## REQUIRED WORK
Quote the line containing "10:30 participará en" and all lines that follow it in the listing below, exactly as written.

= Beginning of Section =

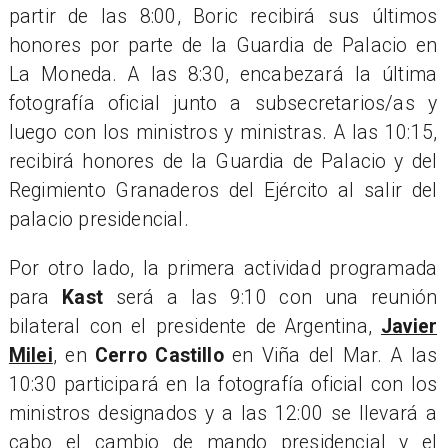
partir de las 8:00, Boric recibirá sus últimos
honores por parte de la Guardia de Palacio en
La Moneda. A las 8:30, encabezará la última
fotografía oficial junto a subsecretarios/as y
luego con los ministros y ministras. A las 10:15,
recibirá honores de la Guardia de Palacio y del
Regimiento Granaderos del Ejército al salir del
palacio presidencial.
Por otro lado, la primera actividad programada
para
Kast
será a las 9:10 con una reunión
bilateral con el presidente de Argentina,
Javier
Milei
, en
Cerro Castillo
en Viña del Mar. A las
10:30 participará en la fotografía oficial con los
ministros designados y a las 12:00 se llevará a
cabo el cambio de mando presidencial y el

= End of Section =

## WRITTEN RESPONSE
10:30 participará en la fotografía oficial con los
ministros designados y a las 12:00 se llevará a
cabo el cambio de mando presidencial y el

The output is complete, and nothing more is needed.